Gerard Terry, the indicted former North Hempstead political operative, can freely leave his East Hills home while he awaits his federal trial for alleged tax crimes, a judge ruled Friday.
U.S. District Court Judge Joanna Seybert changed the conditions of Terry’s bail so that he is no longer subject to home detention and monitoring with an electronic ankle bracelet, according to court documents filed Friday in Central Islip.
Seybert first ordered Terry, a former North Hempstead Democratic Committee chairman and attorney for several North Shore municipalities, to home detention at his Jan. 31 arraignment on charges of tax evasion and obstructing enforcement of Internal Revenue Service laws.
Prosecutors allege Terry, 62, engaged in a “pattern of deception” to avoid paying a tax debt of nearly $1.4 million that he’s accumulated since 2000. He has pleaded not guilty.
But Seybert on Friday sided with Stephen Scaring, Terry’s attorney, who argued in a Feb. 14 court filing that being confined to his home prevented him from earning money to repay his tax debt.
Terry and his wife, Concetta Terry, have “virtually no current income,” and he struggles with chronic health issues that make him unlikely to flee before trial, Scaring wrote.
“[W]hile the government is eager to bandy about the notion that Mr.
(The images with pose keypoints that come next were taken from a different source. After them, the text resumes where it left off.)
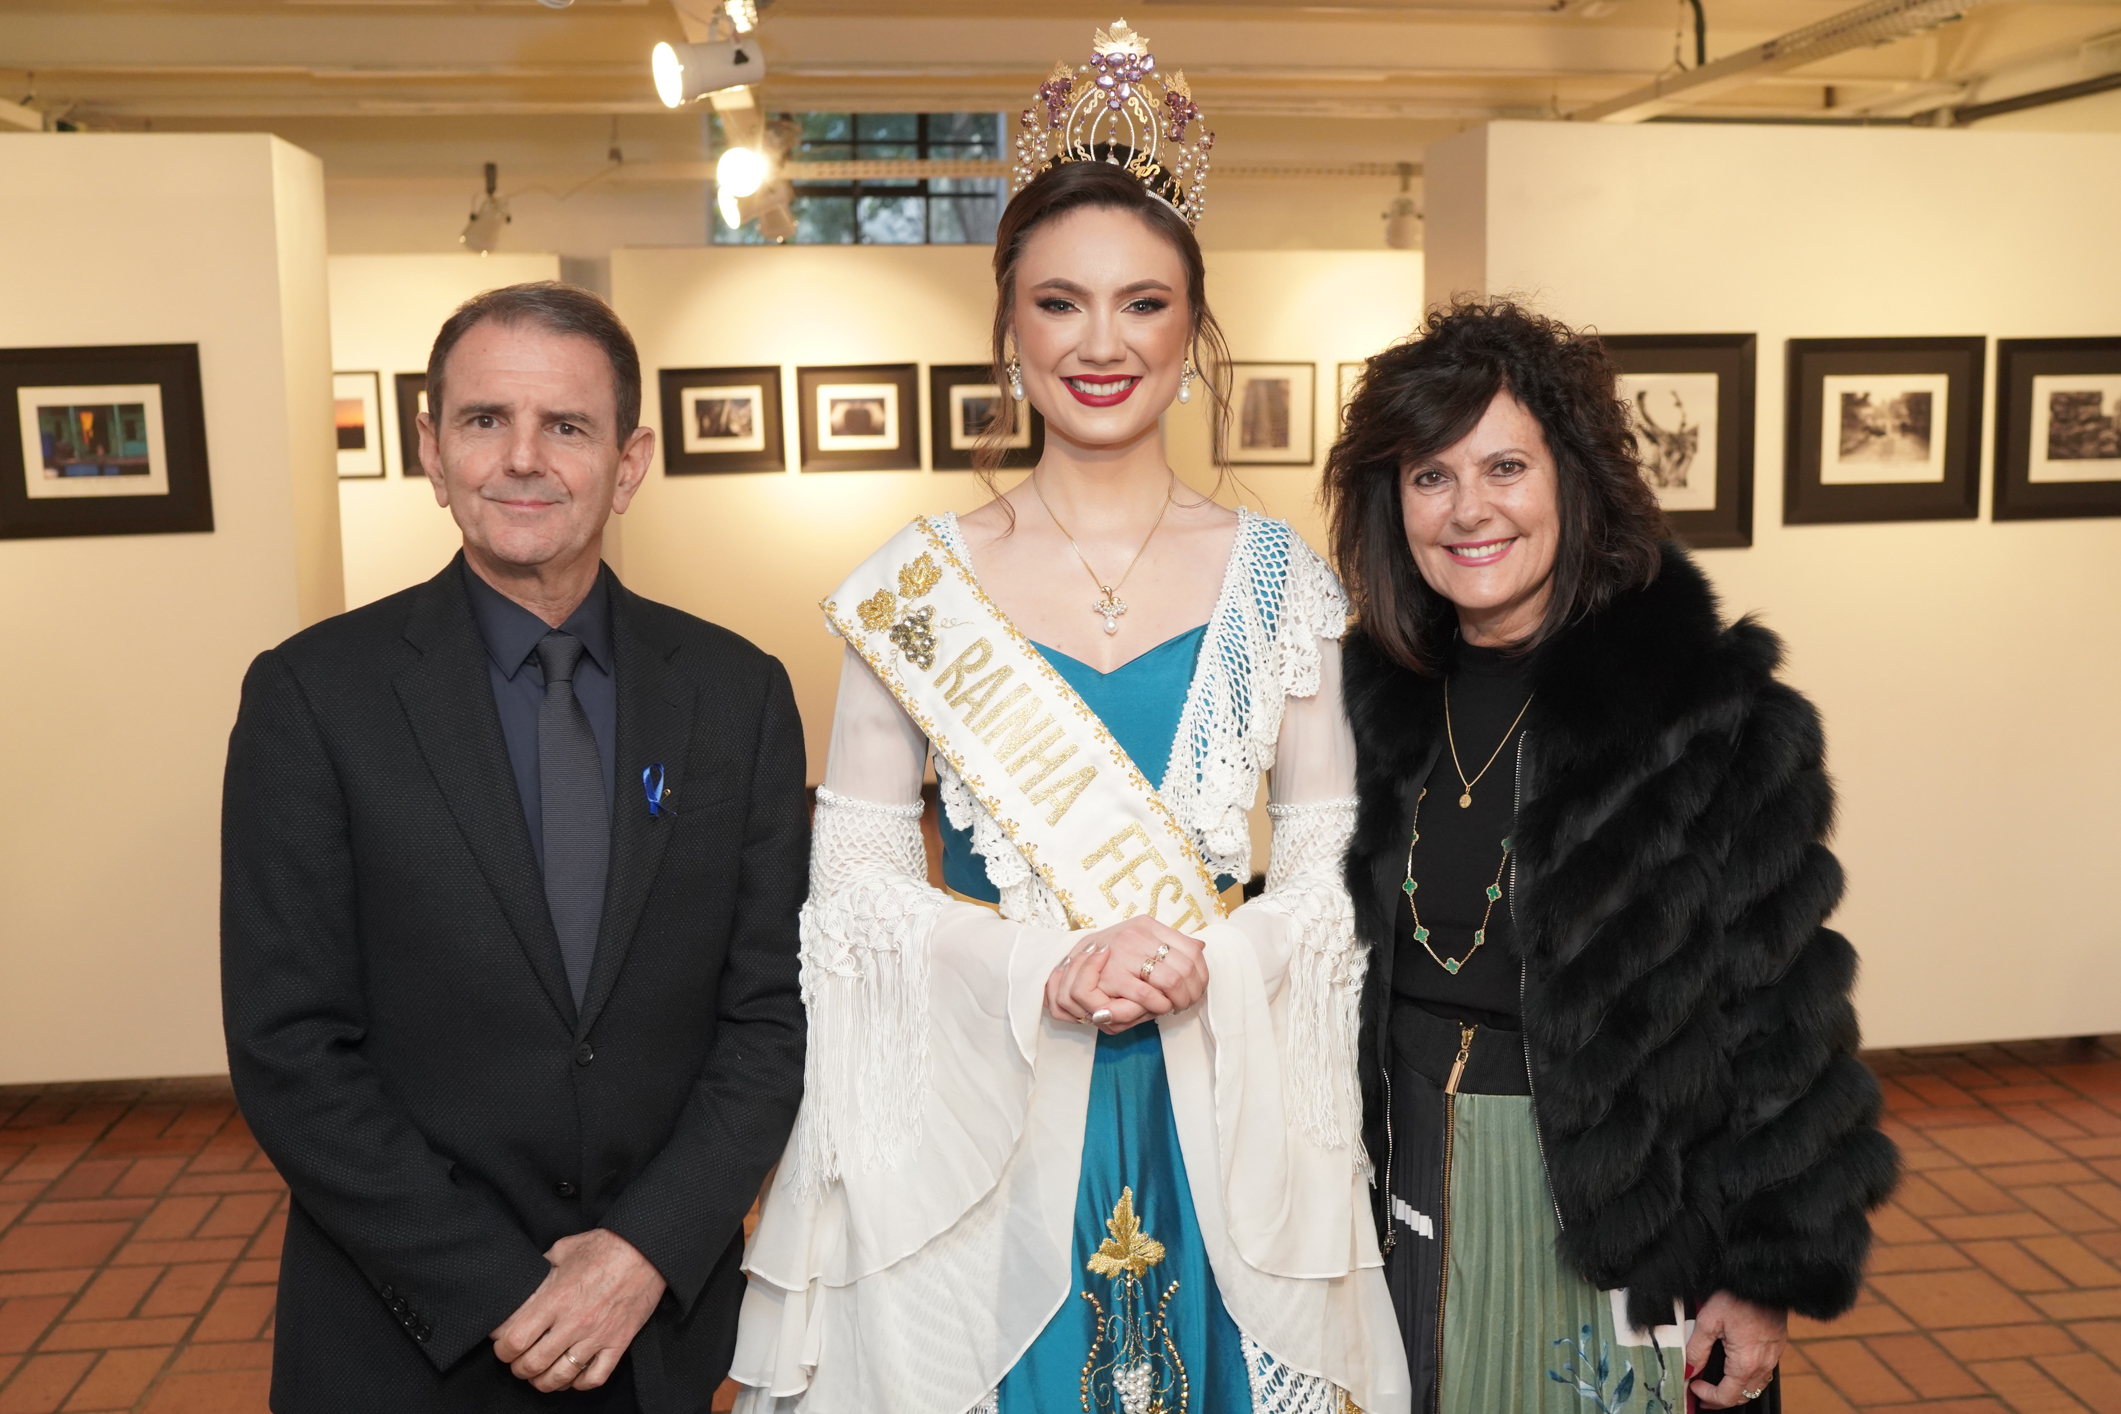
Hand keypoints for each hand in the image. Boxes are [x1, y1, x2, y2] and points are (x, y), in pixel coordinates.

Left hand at [491, 1228, 666, 1391]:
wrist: (648, 1251)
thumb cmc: (606, 1247)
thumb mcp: (564, 1249)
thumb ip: (540, 1269)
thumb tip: (522, 1283)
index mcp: (557, 1298)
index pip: (515, 1340)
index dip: (501, 1348)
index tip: (502, 1344)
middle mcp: (574, 1322)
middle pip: (532, 1364)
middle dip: (518, 1367)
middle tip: (518, 1361)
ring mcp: (597, 1336)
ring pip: (560, 1377)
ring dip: (543, 1381)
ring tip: (539, 1374)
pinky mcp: (618, 1343)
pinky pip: (594, 1378)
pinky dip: (578, 1383)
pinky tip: (571, 1376)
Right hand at [1045, 917, 1205, 1034]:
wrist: (1068, 957)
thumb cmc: (1108, 951)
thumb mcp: (1137, 937)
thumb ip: (1167, 941)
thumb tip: (1202, 946)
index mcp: (1146, 924)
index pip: (1191, 948)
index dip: (1202, 973)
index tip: (1199, 986)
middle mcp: (1137, 934)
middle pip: (1187, 967)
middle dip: (1193, 991)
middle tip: (1189, 1002)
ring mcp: (1124, 953)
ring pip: (1173, 981)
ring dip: (1179, 1000)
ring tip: (1176, 1007)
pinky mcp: (1112, 975)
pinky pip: (1147, 995)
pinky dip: (1158, 1006)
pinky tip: (1158, 1009)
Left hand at [1685, 1290, 1785, 1407]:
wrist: (1764, 1280)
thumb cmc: (1738, 1296)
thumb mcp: (1708, 1320)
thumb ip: (1697, 1349)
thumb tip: (1689, 1368)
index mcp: (1745, 1363)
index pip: (1727, 1396)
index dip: (1708, 1396)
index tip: (1694, 1386)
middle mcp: (1763, 1365)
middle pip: (1743, 1396)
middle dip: (1721, 1399)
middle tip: (1703, 1393)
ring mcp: (1773, 1357)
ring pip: (1755, 1386)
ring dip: (1736, 1390)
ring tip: (1718, 1385)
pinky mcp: (1777, 1347)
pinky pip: (1764, 1373)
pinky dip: (1748, 1378)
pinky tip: (1736, 1368)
Terry has a secret cache of wealth, prosecutors offer no evidence to support this claim,” Scaring wrote.
But Artie McConnell, the assistant U.S. attorney prosecuting the case, said the fact that Terry continued to evade tax collectors even while he was being investigated last year indicates a risk that he could run.
“Given his track record, it would be logical to infer and conclude that the defendant would go to equal, if not greater, lengths to avoid going to federal prison, while also seeking to thwart ongoing federal investigations into other corrupt and fraudulent conduct that he has engaged in,” McConnell wrote in a Feb. 17 court filing.
McConnell questioned Scaring’s claim that Terry wants to focus his personal law practice on private clients, saying he “remained actively involved in matters of municipal hiring, public contracts and rezoning” until his most recent arrest.
Terry was an influential political leader and worked as an attorney for eight municipalities — including the Town of North Hempstead, Nassau County and the villages of Manorhaven and Port Washington North, among others — before Newsday revealed his tax debt in January 2016.
McConnell initially asked Seybert to jail Terry without bail before his trial, saying there was a risk he could further obstruct tax laws.
Such a move would have been unusual for a tax evasion case, Seybert previously said.
Terry allegedly used several methods to evade tax collectors, such as cashing paychecks at the banks from which they were written, depositing checks into a corporate checking account for a front company and having employers pay for his personal expenses directly, according to the federal indictment.
He faces as many as 51 months in prison if convicted.
Terry is also being investigated for his involvement in bid-rigging schemes in Nassau County, according to court filings.
He is next due in federal court on April 17.
Terry also faces eight tax fraud charges in New York State court, where a conference is scheduled for Tuesday.
Terry’s attorneys have said he wants to resolve the state and federal cases simultaneously.
In a statement last year, Terry blamed his tax problems on “Type A workaholic compulsion with self-denial and truly catastrophic health issues.”
Terry previously said he was working with the Internal Revenue Service to pay off the tax debt.